### [Task to complete]
Take the data from its first line. Print each line exactly until the line containing "flux_future_t *flux_kvs_namespace_create (flux_t" has been printed too.
Records for the exercise Block Start
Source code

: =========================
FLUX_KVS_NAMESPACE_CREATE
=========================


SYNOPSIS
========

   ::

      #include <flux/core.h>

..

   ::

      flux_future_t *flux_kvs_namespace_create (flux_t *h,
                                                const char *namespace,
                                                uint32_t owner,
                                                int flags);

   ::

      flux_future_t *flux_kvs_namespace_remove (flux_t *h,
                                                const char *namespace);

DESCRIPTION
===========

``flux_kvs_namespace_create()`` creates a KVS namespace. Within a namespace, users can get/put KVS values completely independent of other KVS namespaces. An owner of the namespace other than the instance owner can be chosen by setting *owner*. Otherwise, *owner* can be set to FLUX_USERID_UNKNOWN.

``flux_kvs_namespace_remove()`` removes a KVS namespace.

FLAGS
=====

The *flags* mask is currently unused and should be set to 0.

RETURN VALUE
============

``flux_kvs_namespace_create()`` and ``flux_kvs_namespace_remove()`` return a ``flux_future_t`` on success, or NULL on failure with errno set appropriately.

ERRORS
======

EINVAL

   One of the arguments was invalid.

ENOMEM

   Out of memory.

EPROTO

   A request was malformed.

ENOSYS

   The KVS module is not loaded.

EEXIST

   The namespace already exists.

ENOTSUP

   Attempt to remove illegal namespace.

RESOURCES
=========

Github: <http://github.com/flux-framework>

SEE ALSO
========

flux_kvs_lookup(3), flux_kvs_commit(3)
Records for the exercise Block End
### [Response to this exercise]
Source code

: =========================
FLUX_KVS_NAMESPACE_CREATE
=========================


SYNOPSIS
========

   ::

      #include <flux/core.h>

..

   ::

      flux_future_t *flux_kvs_namespace_create (flux_t *h,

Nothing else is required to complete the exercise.